Records for this task ::
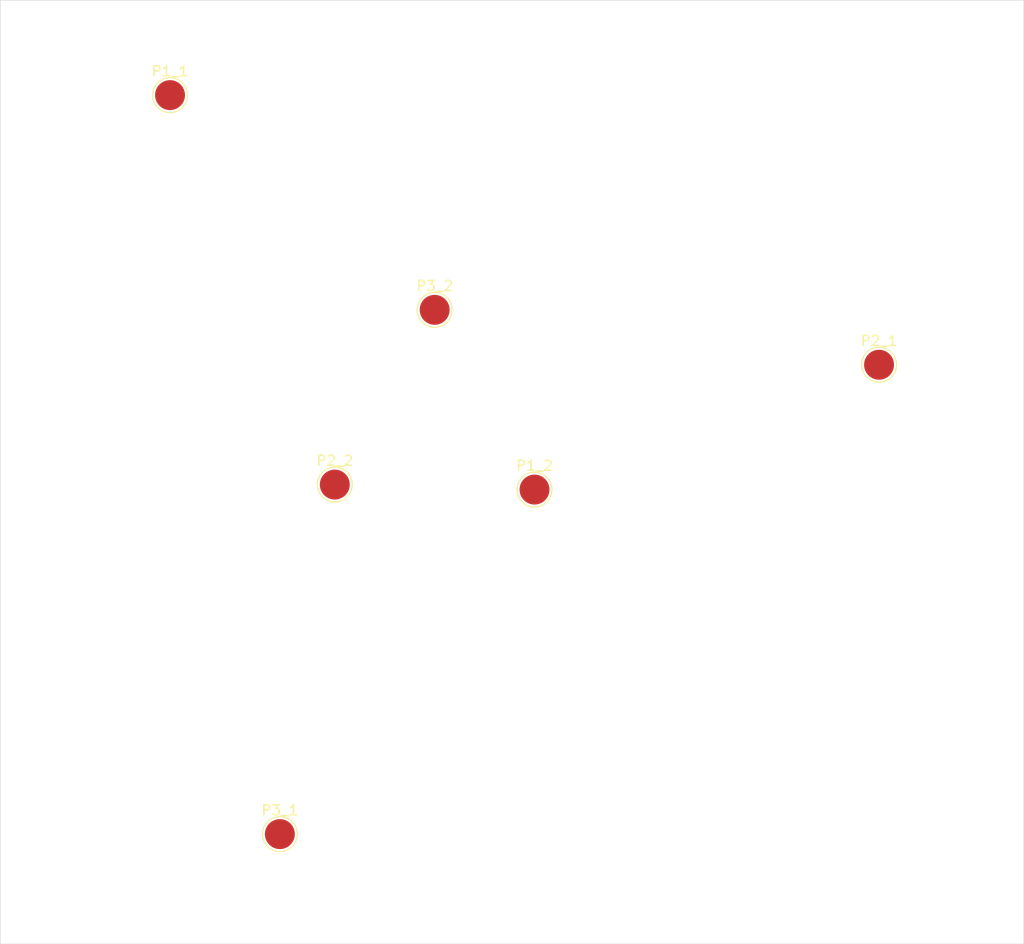
<source format=kicad_pcb>
(kicad_pcb
	(version 20241229)
	(generator "pcbnew")
	(generator_version "9.0")
	(general
		(thickness 1.6)
		(legacy_teardrops no)
	)
	(paper "A4")
	(layers
		(0 "F.Cu" signal)
		(2 "B.Cu" signal)
		(9 "F.Adhes" user "F.Adhesive")
		(11 "B.Adhes" user "B.Adhesive")
		(13 "F.Paste" user)
		(15 "B.Paste" user)
		(5 "F.SilkS" user "F.Silkscreen")
		(7 "B.SilkS" user "B.Silkscreen")
		(1 "F.Mask" user)
		(3 "B.Mask" user)
		(17 "Dwgs.User" user "User.Drawings")
		(19 "Cmts.User" user "User.Comments")
		(21 "Eco1.User" user "User.Eco1")
		(23 "Eco2.User" user "User.Eco2")
		(25 "Edge.Cuts" user)
		(27 "Margin" user)
		(31 "F.CrtYd" user "F.Courtyard")
		(29 "B.CrtYd" user "B.Courtyard")
		(35 "F.Fab" user)
		(33 "B.Fab" user)
		(39 "User.1" user)
		(41 "User.2" user)
		(43 "User.3" user)
		(45 "User.4" user)
	)
	(setup
		(pad_to_mask_clearance 0)
		(allow_soldermask_bridges_in_footprints no)
		(tenting front back)
		(pcbplotparams
			(layerselection 0x00000000_00000000_55555555_5755f5ff)
			(plot_on_all_layers_selection 0x00000000_00000000_00000000_00000000)
			(disableapertmacros no)
			(usegerberextensions no)
			(usegerberattributes yes)
			(usegerberadvancedattributes yes)
			(creategerberjobfile yes)
			(dashed_line_dash_ratio 12.000000)
			(dashed_line_gap_ratio 3.000000)
			(svgprecision 4)
			(plotframeref no)
			(mode 1)
			(useauxorigin no)
			(hpglpennumber 1)
			(hpglpenspeed 20)
			(hpglpendiameter 15.000000)
			(pdf_front_fp_property_popups yes)
			(pdf_back_fp_property_popups yes)
			(pdf_metadata yes)
			(pdf_single_document no)
			(dxfpolygonmode yes)
			(dxfimperialunits yes)
			(dxfusepcbnewfont yes)
			(psnegative no)
			(psa4output no)
			(plot_black_and_white yes)
			(sketchpadsonfab no)
			(plotpadnumbers no)
			(hidednponfab no)
			(sketchdnponfab yes)
			(crossoutdnponfab yes)
			(subtractmaskfromsilk no)
			(outputformat 1)
			(mirror no)
			(drillshape 1)
			(scaleselection 1)
			(outputdirectory "")
		)
	)
	(net 0 "")
	(net 1 "1")
	(net 2 "2")
	(net 3 "3")
	(footprint "TestPoint:TestPoint_Pad_D3.0mm" (layer "F.Cu") (at 98 93.5))
	(footprint "TestPoint:TestPoint_Pad_D3.0mm" (layer "F.Cu") (at 71.5 72))
	(footprint "TestPoint:TestPoint_Pad_D3.0mm" (layer "F.Cu") (at 88 111))
	(footprint "TestPoint:TestPoint_Pad_D3.0mm" (layer "F.Cu") (at 108 111.5))
	(footprint "TestPoint:TestPoint_Pad_D3.0mm" (layer "F.Cu") (at 82.5 146))
	(footprint "TestPoint:TestPoint_Pad_D3.0mm" (layer "F.Cu") (at 142.5 99))
	(gr_rect
		(start 54.5 62.5)
		(end 157 157)
		(stroke
			(width 0.05)
			(type default)
		)
		(fill no)
		(layer "Edge.Cuts")
		(uuid "73b9c64d-ec9a-4db8-8606-fc815680e47d")
	)
	(embedded_fonts no)
)

</source>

Work item :: Look above for the line that contains "(psa4output no)". That line and every line after it through the end of the data must be written out exactly, with nothing else.

Solution to this task ::
			(psa4output no)
			(plot_black_and_white yes)
			(sketchpadsonfab no)
			(plotpadnumbers no)
			(hidednponfab no)
			(sketchdnponfab yes)
			(crossoutdnponfab yes)
			(subtractmaskfromsilk no)
			(outputformat 1)
			(mirror no)
			(drillshape 1)
			(scaleselection 1)
			(outputdirectory "")
		)
	)
	(net 0 "")
	(net 1 "1")
	(net 2 "2")
	(net 3 "3")
	(footprint "TestPoint:TestPoint_Pad_D3.0mm" (layer "F.Cu") (at 98 93.5))
	(footprint "TestPoint:TestPoint_Pad_D3.0mm" (layer "F.Cu") (at 71.5 72))
	(footprint "TestPoint:TestPoint_Pad_D3.0mm" (layer "F.Cu") (at 88 111))
	(footprint "TestPoint:TestPoint_Pad_D3.0mm" (layer "F.Cu") (at 108 111.5))
	(footprint "TestPoint:TestPoint_Pad_D3.0mm" (layer "F.Cu") (at 82.5 146))
	(footprint "TestPoint:TestPoint_Pad_D3.0mm" (layer "F.Cu") (at 142.5 99))
	(gr_rect
		(start 54.5 62.5)
		(end 157 157)
		(stroke
			(width 0.05)
			(type default)
		)
		(fill no)
		(layer "Edge.Cuts")
		(uuid "73b9c64d-ec9a-4db8-8606-fc815680e47d")
	)
	(embedded_fonts no)
)

</source>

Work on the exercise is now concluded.